• **Your assignment**:
Update the part that opens with the line containing "ポジトリ全体を対象としたコード生成や、大規模ド" and closes with the line containing "ネイティブ・スパース・アテンション（NSA）は、長文" by putting "結論" in place of "まとめ". Keep every other character unchanged.

━━ The data ━━

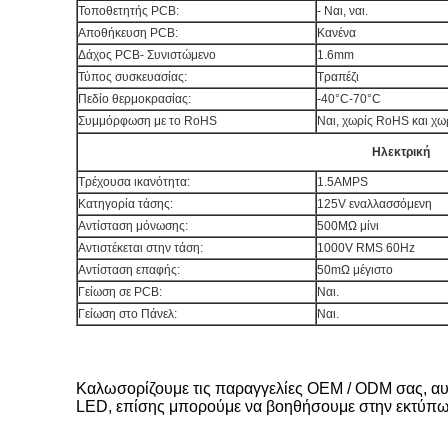
Τοποθετητής PCB:
- Ναι, ναι.
Αποθήκευση PCB:
Κανένα
Δάχος PCB- Συνιστώμενο
1.6mm
Τύπος συσκευασίας:
Τραπέζι
Πεδίο θερμοκρασίας:
-40°C-70°C
Συμμόρφωση με το RoHS
Ναι, χωρίς RoHS και χω
Ηλεκτρική
Τρέχουσα ικανότητα:
1.5AMPS
Κατηγορία τάσης:
125V εναλλασσόμενη
Αντίσταση μόνωσης:
500MΩ μίνι
Αντιστέκεται στην τάση:
1000V RMS 60Hz
Αντίσταση επαφής:
50mΩ μέγιστο
Γείωση σε PCB:
Ναι.
Γείωση στο Πάνελ:
Ναι.
Καλωσορίζουμε τις παραγγελίες OEM / ODM σας, αυτό
LED, επίσης μπορούμε να βοηθήσουμε στην εκτύπωσ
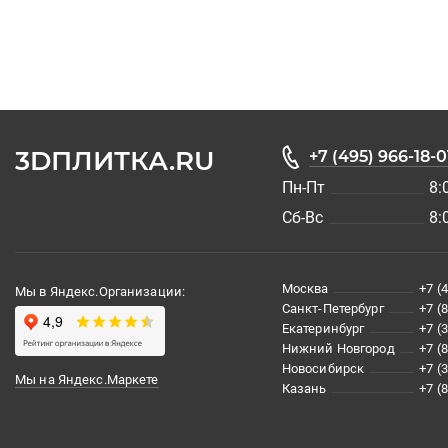
3DПЛИТКА.RU
+7 (495) 966-18-0
Пн-Пт
8:
Сб-Вс
8:
Москва
+7 (
Мы в Яндекс.Организации:
Санкт-Петербург
+7 (
Екатеринбург
+7 (
Нижний Новгород
+7 (
Новосибирск
+7 (
Мы на Яндекс.Маркете
Казань
+7 (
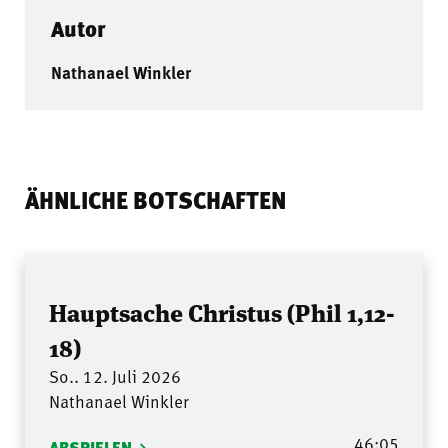
Autor
Nathanael Winkler
ÄHNLICHE BOTSCHAFTEN
Hauptsache Christus (Phil 1,12-
18)
So.. 12. Juli 2026
Nathanael Winkler
46:05
ABSPIELEN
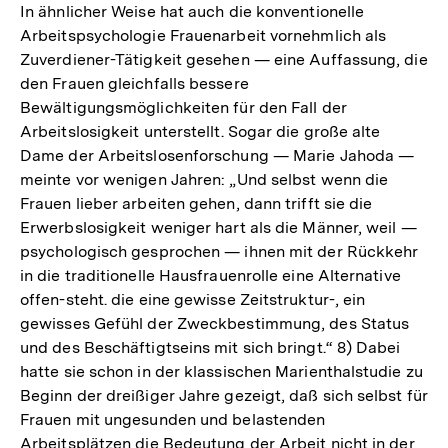
In ähnlicher Weise hat auch die konventionelle
Arbeitspsychologie Frauenarbeit vornehmlich als
Zuverdiener-Tätigkeit gesehen — eine Auffassung, die
den Frauen gleichfalls bessere
Bewältigungsmöglichkeiten für den Fall der
Arbeitslosigkeit unterstellt. Sogar die große alte
Dame der Arbeitslosenforschung — Marie Jahoda —
meinte vor wenigen Jahren: „Und selbst wenn die
Frauen lieber arbeiten gehen, dann trifft sie die
Erwerbslosigkeit weniger hart als die Männer, weil —
psychologisch gesprochen — ihnen mit der Rückkehr
in die traditionelle Hausfrauenrolle eine Alternative
offen-steht. die eine gewisse Zeitstruktur-, ein
gewisses Gefühl der Zweckbestimmung, des Status
und des Beschäftigtseins mit sich bringt.“ 8) Dabei
hatte sie schon in der klassischen Marienthalstudie zu
Beginn der dreißiger Jahre gezeigt, daß sich selbst für
Frauen mit ungesunden und belastenden
Arbeitsplätzen die Bedeutung der Arbeit nicht in der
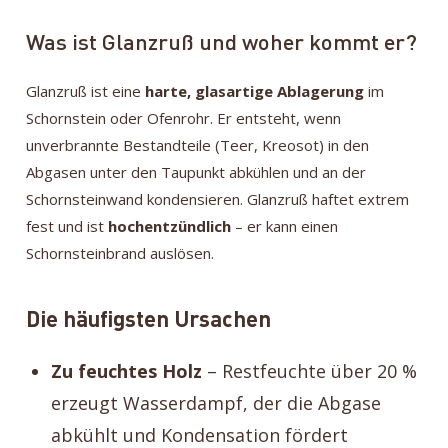
Was ist Glanzruß und woher kommt er?
Glanzruß ist eine
harte, glasartige Ablagerung
im
Schornstein oder Ofenrohr. Er entsteht, wenn
unverbrannte Bestandteile (Teer, Kreosot) in den
Abgasen unter den Taupunkt abkühlen und an der
Schornsteinwand kondensieren. Glanzruß haftet extrem
fest und ist
hochentzündlich
– er kann einen
Schornsteinbrand auslösen.
Die häufigsten Ursachen
Zu feuchtes Holz
– Restfeuchte über 20 %
erzeugt Wasserdampf, der die Abgase
abkühlt und Kondensation fördert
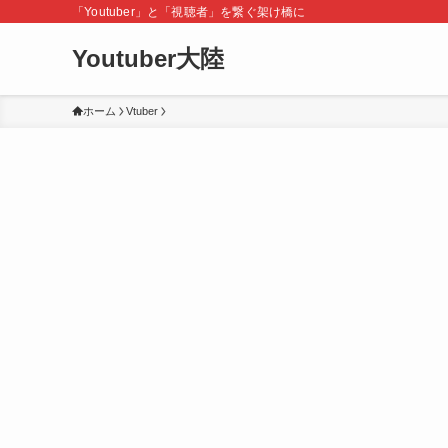
「Youtuber」と「視聴者」を繋ぐ架け橋に
Youtuber大陸
ホーム
Vtuber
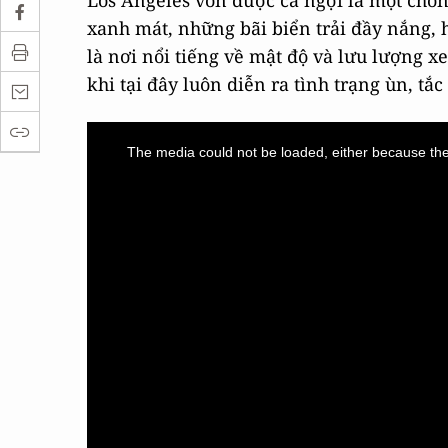
Los Angeles vốn được ca ngợi là một chố
xanh mát, những bãi biển trải đầy nắng, 
là nơi nổi tiếng về mật độ và lưu lượng x
khi tại đây luôn diễn ra tình trạng ùn, tắ
This
is
a
The media could not be loaded, either because the 
modal
window.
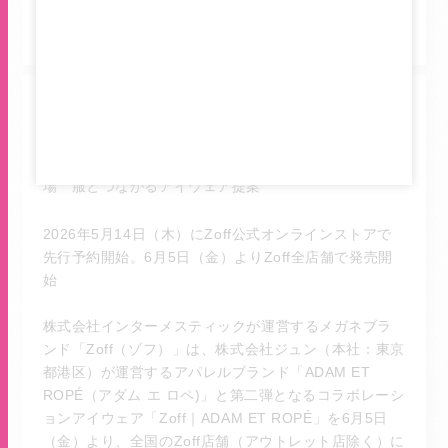
ZoffとADAM ET ROPÉのコラボレーションアイエウェ
ア第二弾「Zoff｜ADAM ET ROPÉ」新作全18種が登
場 服とつながるアイウェア提案
2026年5月14日（木）にZoff公式オンラインストアで
先行予約開始。6月5日（金）よりZoff全店舗で発売開
始
株式会社インターメスティックが運営するメガネブラ
ンド「Zoff（ゾフ）」は、株式会社ジュン（本社：東京
都港区）が運営するアパレルブランド「ADAM ET
ROPÉ（アダム エ ロペ)」と第二弾となるコラボレーシ
ョンアイウェア「Zoff｜ADAM ET ROPÉ」を6月5日
（金）より、全国のZoff店舗（アウトレット店除く）に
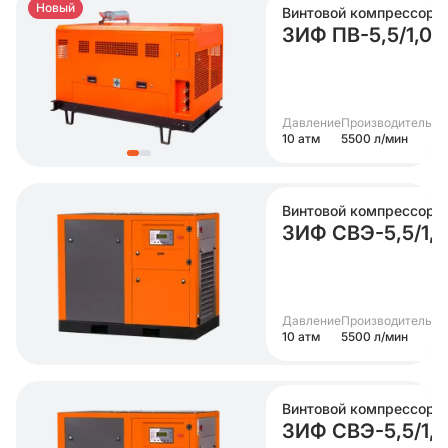
Новый
Винтовой компрессор
ЗИФ ПВ-5,5/1,0 
Давление
Производительно
10 атм
5500 л/мин
Винтовой компрессор
ЗИФ СВЭ-5,5/1,
Давление
Производительно
10 атм
5500 л/мин
Винтовой компрессор
ЗИФ СВЭ-5,5/1,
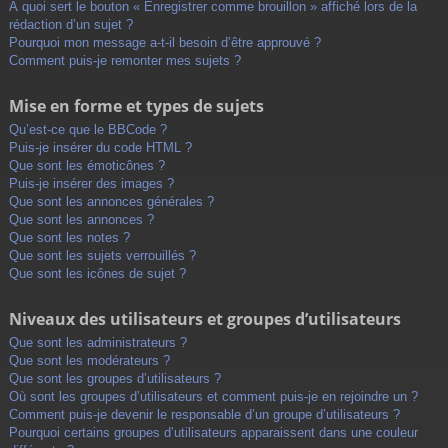
À quoi sert le bouton « Enregistrer comme brouillon » affiché lors de la
rédaction d’un sujet ?
Pourquoi mon message a-t-il besoin d’être approuvé ?
Comment puis-je remonter mes sujets ?
Mise en forme et types de sujets
Qu’est-ce que le BBCode ?
Puis-je insérer du code HTML ?
Que sont les émoticônes ?
Puis-je insérer des images ?
Que sont les annonces générales ?
Que sont les annonces ?
Que sont les notes ?
Que sont les sujets verrouillés ?
Que sont les icônes de sujet ?
Niveaux des utilisateurs et groupes d’utilisateurs
Que sont les administrateurs ?
Que sont les modérateurs ?
Que sont les groupes d’utilisateurs ?
Où sont les groupes d’utilisateurs et comment puis-je en rejoindre un ?
Comment puis-je devenir le responsable d’un groupe d’utilisateurs ?
Pourquoi certains groupes d’utilisateurs apparaissent dans une couleur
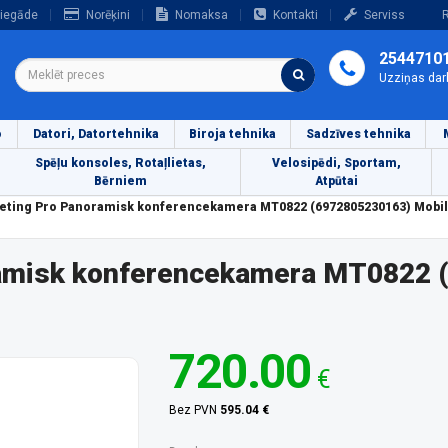
iegāde
Norēķini
Nomaksa
Kontakti
Serviss
R
2544710
Uzziņas dar
o
Datori, Datortehnika
Biroja tehnika
Sadzīves tehnika
Spēļu konsoles, Rotaļlietas,
Velosipēdi, Sportam,
Bērniem
Atpūtai
ting Pro Panoramisk konferencekamera MT0822 (6972805230163) Mobil
amisk konferencekamera MT0822 
720.00
€
Bez PVN
595.04 €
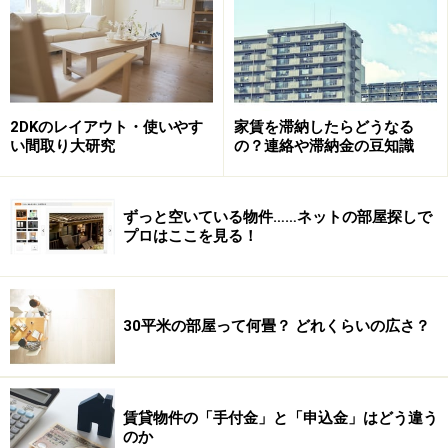
2DKのレイアウト・使いやす
家賃を滞納したらどうなる
い間取り大研究
の？連絡や滞納金の豆知識
店内壁面に設置されたデジタルサイネージでは、自由に
ずっと空いている物件……ネットの部屋探しで
物件情報を見ることが可能なだけでなく、2階には独自
プロはここを見る！
のパウダールームやカフェが設けられ、これまでの不動
産店舗の常識を覆す、画期的な店舗です。
30平米の部屋って何畳？ どれくらいの広さ？
2階のパウダールーム
賃貸物件の「手付金」と「申込金」はどう違う
キンタロー。もやってきた、オープン説明会の様子は、
のか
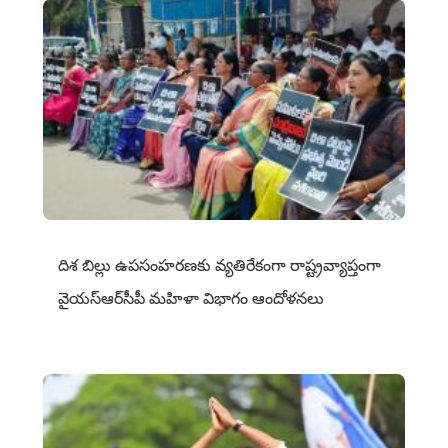
దిశ బిల్లు ఉపసంహరణకు వ్యతిరేకంగా రాష్ట్రవ్యాప్తంగా
వైయ‌స్ఆర్‌సీపీ మహిళా విభాగం ఆందోళనలు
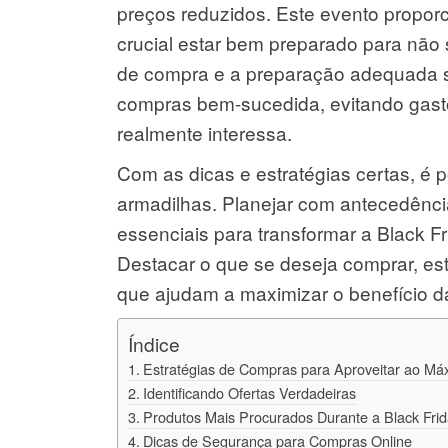
preços reduzidos. Este evento propor
crucial estar bem preparado para não 
de compra e a preparação adequada s
compras bem-sucedida, evitando gas
realmente interessa.
Com as dicas e estratégias certas, é 
armadilhas. Planejar com antecedênci
essenciais para transformar a Black 
Destacar o que se deseja comprar, e
que ajudam a maximizar o benefício d
Índice
Estratégias de Compras para Aproveitar ao Má
Identificando Ofertas Verdadeiras
Produtos Mais Procurados Durante a Black Fri
Dicas de Segurança para Compras Online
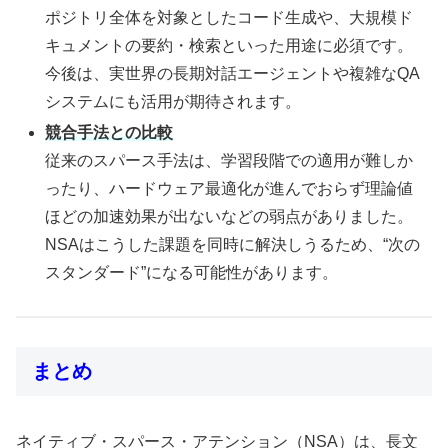
ポジトリ全体を対象としたコード生成や、大規模ド
キュメントの要約・検索といった用途に必須です。
今後は、実世界の長期対話エージェントや複雑なQA
システムにも活用が期待されます。
競合手法との比較
従来のスパース手法は、学習段階での適用が難しか
ったり、ハードウェア最適化が進んでおらず理論値
ほどの加速効果が出ないなどの弱点がありました。
NSAはこうした課題を同時に解決しうるため、“次の
スタンダード”になる可能性があります。
まとめ
ネイティブ・スパース・アテンション（NSA）は、長文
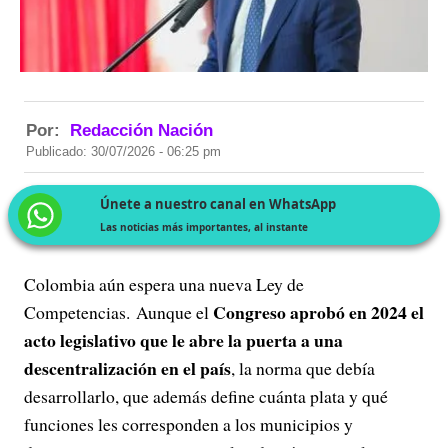
Por:
Redacción Nación
Publicado: 30/07/2026 - 06:25 pm
Únete a nuestro canal en WhatsApp
Las noticias más importantes, al instante
Colombia aún espera una nueva Ley de
Congreso aprobó en 2024 el
Competencias. Aunque el
acto legislativo que le abre la puerta a una
descentralización en el país
, la norma que debía
desarrollarlo, que además define cuánta plata y qué
funciones les corresponden a los municipios y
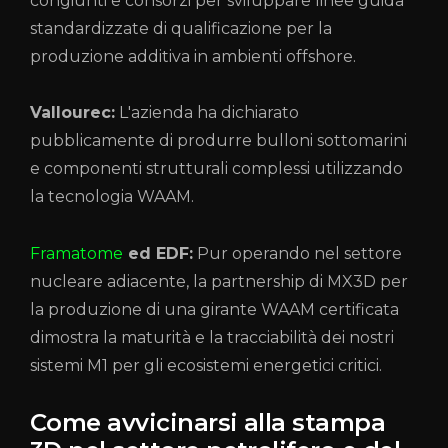
congiunti e consorzi per sviluppare linee guida
standardizzate di qualificazione per la
produzione additiva in ambienti offshore.
Vallourec:
L'azienda ha dichiarato
pubblicamente di produrre bulloni sottomarini
e componenti strutturali complessi utilizzando
la tecnologia WAAM.
Framatome
ed EDF:
Pur operando nel settore
nucleare adiacente, la partnership di MX3D per
la produzione di una girante WAAM certificata
dimostra la maturità e la tracciabilità dei nostri
sistemi M1 per gli ecosistemi energetici critici.
Come avvicinarsi alla stampa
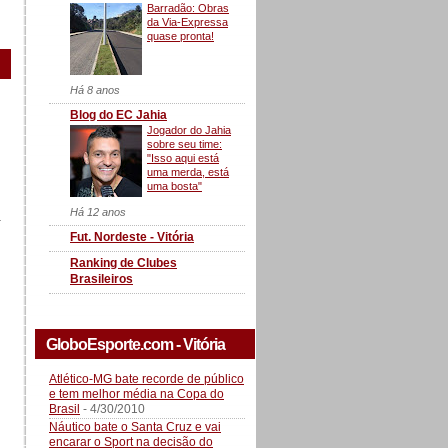
Barradão: Obras
da Via-Expressa
quase pronta!
Há 8 anos
Blog do EC Jahia
Jogador do Jahia
sobre seu time:
"Isso aqui está
uma merda, está
uma bosta"
Há 12 anos
a
Fut. Nordeste - Vitória
Ranking de Clubes
Brasileiros
GloboEsporte.com - Vitória
Atlético-MG bate recorde de público
e tem melhor média na Copa do
Brasil
- 4/30/2010
Náutico bate o Santa Cruz e vai
encarar o Sport na decisão do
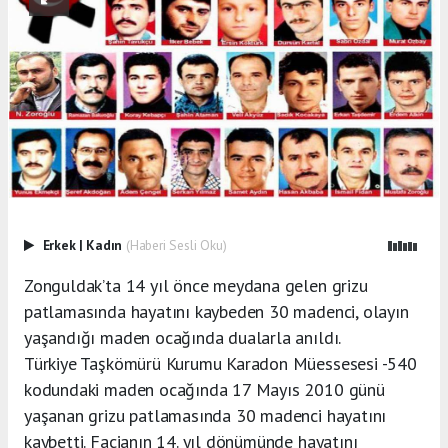
Erkek
|
Kadın
(Haberi Sesli Oku)
Zonguldak’ta 14 yıl önce meydana gelen grizu
patlamasında hayatını kaybeden 30 madenci, olayın
yaşandığı maden ocağında dualarla anıldı.
Türkiye Taşkömürü Kurumu Karadon Müessesesi -540
kodundaki maden ocağında 17 Mayıs 2010 günü
yaşanan grizu patlamasında 30 madenci hayatını
kaybetti. Facianın 14. yıl dönümünde hayatını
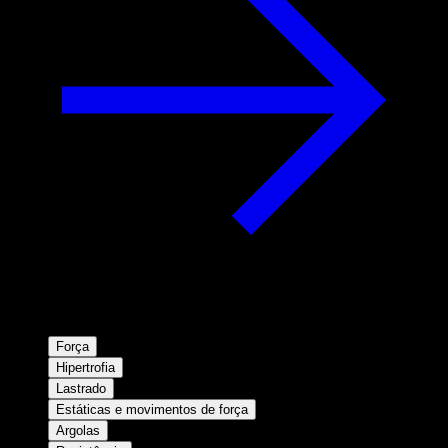
Força
Hipertrofia
Lastrado
Estáticas e movimentos de força
Argolas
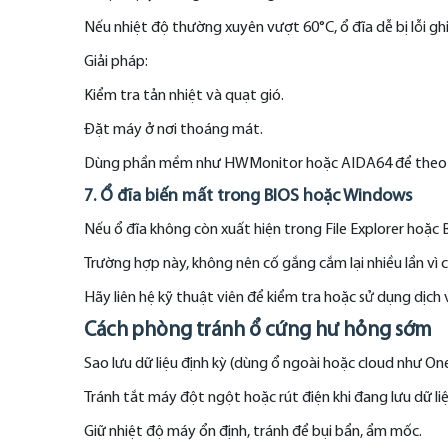
Nếu nhiệt độ thường xuyên vượt 60°C, ổ đĩa dễ bị lỗi gh
Giải pháp:
Kiểm tra tản nhiệt và quạt gió.
Đặt máy ở nơi thoáng mát.
Dùng phần mềm như HWMonitor hoặc AIDA64 để theo d
7. Ổ đĩa biến mất trong BIOS hoặc Windows
Nếu ổ đĩa không còn xuất hiện trong File Explorer hoặc BI
Trường hợp này, không nên cố gắng cắm lại nhiều lần vì c
Hãy liên hệ kỹ thuật viên để kiểm tra hoặc sử dụng dịch 
Cách phòng tránh ổ cứng hư hỏng sớm
Sao lưu dữ liệu định kỳ (dùng ổ ngoài hoặc cloud như On
Tránh tắt máy đột ngột hoặc rút điện khi đang lưu dữ liệ
Giữ nhiệt độ máy ổn định, tránh để bụi bẩn, ẩm mốc.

━━━

• **Completed exercise**:
ポジトリ全体を対象としたコード生成や、大規模ド
キュメントの要約・検索といった用途に必須です。
今後は、実世界の長期対話エージェントや複雑なQA
システムにも活用が期待されます。
競合手法との比較
従来のスパース手法は、学習段階での適用が難しか
ったり、ハードウェア最適化が進んでおらず理論値
ほどの加速効果が出ないなどの弱点がありました。
NSAはこうした課題を同時に解決しうるため、“次の
スタンダード”になる可能性があります。
結論
ネイティブ・スパース・アテンション（NSA）は、長文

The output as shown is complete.